**Text under study**
****
From: Dave Chinner <david@fromorbit.com>
To: Amit Sahrawat <amit.sahrawat83@gmail.com>
Cc: xfs@oss.sgi.com
Subject: Re: XFS internal error XFS_WANT_CORRUPTED_GOTO
Date: Sun, 24 Jul 2011 11:34:57 +1000 [thread overview]
Message-ID: <20110724013457.GB31951@dastard> (raw)
In-Reply-To: <CADDb1s1MpajXEHhMVf-h2K1JKQqaDLZ0QQY41seURUpde8D7Sg@mail.gmail.com>
On Fri, Jul 22, 2011 at 04:03:53PM +0530, Amit Sahrawat wrote:
> On Fri, Jul 22, 2011 at 2:04 PM, Dave Chinner <david@fromorbit.com> wrote:
> > [<c0023000>] (dump_backtrace+0x0/0x110)
> > [<c02dd668>] (dump_stack+0x0/0x1c)
> > [<c0176b84>] (xfs_error_report+0x0/0x5c)
> > [<c0150cd4>] (xfs_free_ag_extent+0x0/0x600)
> > [<c0152b78>] (xfs_free_extent+0x0/0xa4)
> > [<c015fea0>] (xfs_bmap_finish+0x0/0x194)
> > [<c017e664>] (xfs_itruncate_finish+0x0/0x30c)
> > [<c0197bbc>] (xfs_inactive+0x0/0x40c)
> > [<c01a3d50>] (xfs_fs_clear_inode+0x0/0x60)
> > [<c00bdcf8>] (clear_inode+0x0/0xe8)
> > [<c00be4a8>] (generic_delete_inode+0x0/0x178)
> > [<c00be620>] (generic_drop_inode+0x0/0x68)
> > [<c00bd2fc>] (iput+0x0/0x7c)
> > [<c00b4b44>] (do_unlinkat+0x0/0x154)
****
**Exercise data**
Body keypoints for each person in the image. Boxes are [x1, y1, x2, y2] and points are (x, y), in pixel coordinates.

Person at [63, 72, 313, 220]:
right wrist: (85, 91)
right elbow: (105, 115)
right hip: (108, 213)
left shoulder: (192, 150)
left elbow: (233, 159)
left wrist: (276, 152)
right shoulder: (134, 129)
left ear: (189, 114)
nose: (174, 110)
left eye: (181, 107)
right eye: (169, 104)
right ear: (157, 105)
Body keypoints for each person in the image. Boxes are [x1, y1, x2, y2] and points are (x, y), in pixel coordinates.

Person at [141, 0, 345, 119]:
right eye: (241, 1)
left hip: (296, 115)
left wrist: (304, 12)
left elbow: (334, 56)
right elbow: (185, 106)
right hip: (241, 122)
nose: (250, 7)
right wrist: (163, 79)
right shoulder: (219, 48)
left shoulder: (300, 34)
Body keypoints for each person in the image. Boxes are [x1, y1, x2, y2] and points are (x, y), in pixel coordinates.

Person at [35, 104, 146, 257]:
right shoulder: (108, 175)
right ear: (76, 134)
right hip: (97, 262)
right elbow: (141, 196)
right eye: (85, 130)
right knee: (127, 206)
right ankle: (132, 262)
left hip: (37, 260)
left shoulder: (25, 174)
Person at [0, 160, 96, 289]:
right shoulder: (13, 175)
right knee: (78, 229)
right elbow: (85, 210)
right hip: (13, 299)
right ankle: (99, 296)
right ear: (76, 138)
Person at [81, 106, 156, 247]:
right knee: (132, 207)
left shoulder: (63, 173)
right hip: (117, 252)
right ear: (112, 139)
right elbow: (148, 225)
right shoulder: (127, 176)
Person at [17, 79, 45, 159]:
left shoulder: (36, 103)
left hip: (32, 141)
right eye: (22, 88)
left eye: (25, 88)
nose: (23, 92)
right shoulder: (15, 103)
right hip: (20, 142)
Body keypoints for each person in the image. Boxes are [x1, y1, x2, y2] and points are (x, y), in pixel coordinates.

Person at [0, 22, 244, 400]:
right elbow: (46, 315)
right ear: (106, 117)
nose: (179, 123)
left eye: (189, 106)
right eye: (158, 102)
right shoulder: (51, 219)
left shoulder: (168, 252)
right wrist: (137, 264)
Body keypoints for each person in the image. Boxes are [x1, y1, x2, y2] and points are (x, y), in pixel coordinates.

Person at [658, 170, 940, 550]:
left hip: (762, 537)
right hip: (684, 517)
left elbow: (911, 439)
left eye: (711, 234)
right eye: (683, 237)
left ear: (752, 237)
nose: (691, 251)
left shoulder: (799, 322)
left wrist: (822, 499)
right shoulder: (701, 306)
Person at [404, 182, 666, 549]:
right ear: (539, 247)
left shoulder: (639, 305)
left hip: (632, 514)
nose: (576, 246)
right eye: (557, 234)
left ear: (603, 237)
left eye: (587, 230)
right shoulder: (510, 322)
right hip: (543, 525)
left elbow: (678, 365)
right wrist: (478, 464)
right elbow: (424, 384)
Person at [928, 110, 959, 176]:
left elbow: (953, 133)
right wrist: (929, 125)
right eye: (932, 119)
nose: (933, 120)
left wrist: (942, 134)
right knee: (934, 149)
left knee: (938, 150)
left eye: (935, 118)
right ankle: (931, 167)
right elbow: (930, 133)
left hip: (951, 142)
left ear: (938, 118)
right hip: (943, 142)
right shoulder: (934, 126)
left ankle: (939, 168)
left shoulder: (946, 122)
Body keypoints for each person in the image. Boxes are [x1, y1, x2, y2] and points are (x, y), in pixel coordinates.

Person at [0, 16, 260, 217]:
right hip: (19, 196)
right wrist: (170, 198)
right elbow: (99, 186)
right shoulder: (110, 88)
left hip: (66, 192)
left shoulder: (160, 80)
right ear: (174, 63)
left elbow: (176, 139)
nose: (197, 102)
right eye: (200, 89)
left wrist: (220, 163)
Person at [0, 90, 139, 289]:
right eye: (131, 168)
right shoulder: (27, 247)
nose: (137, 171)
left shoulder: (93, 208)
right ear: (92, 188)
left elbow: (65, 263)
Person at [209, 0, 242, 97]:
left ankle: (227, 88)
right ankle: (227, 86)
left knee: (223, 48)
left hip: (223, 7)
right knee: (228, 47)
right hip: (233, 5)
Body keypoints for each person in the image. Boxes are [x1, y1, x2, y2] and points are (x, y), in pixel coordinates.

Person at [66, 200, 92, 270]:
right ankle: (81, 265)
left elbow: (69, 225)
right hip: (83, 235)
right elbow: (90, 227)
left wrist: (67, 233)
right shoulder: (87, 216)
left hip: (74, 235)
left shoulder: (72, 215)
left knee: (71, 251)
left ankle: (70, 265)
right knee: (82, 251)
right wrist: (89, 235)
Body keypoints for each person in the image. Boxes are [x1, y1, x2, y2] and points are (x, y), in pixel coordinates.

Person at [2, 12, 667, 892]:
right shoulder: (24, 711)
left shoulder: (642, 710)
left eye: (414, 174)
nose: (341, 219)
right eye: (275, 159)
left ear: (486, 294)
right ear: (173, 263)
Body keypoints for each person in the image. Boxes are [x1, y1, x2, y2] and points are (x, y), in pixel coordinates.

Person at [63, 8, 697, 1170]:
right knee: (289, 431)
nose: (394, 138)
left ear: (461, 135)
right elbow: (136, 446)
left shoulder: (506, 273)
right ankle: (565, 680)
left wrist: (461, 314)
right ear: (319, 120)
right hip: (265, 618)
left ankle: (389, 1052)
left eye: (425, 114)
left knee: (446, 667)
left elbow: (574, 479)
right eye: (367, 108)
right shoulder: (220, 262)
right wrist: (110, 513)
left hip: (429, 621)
****
**Brief 1**
Reproduce a passage of the XFS mailing list message word for word. Begin at the words "From: Dave Chinner" and stop after the words "Message-ID: <20110724013457.GB31951@dastard> (raw)".
**Brief 2**
What subject line does the XFS mailing list message carry?
Answer using only the XFS mailing list message and nothing else.

**Task result 1**
From: Dave Chinner <david@fromorbit.com>
To: Amit Sahrawat <amit.sahrawat83@gmail.com>
Cc: xfs@oss.sgi.com
Subject: Re: XFS internal error XFS_WANT_CORRUPTED_GOTO
Date: Sun, 24 Jul 2011 11:34:57 +1000 [thread overview]
Message-ID: <20110724013457.GB31951@dastard> (raw)

**Task result 2**
Re: XFS internal error XFS_WANT_CORRUPTED_GOTO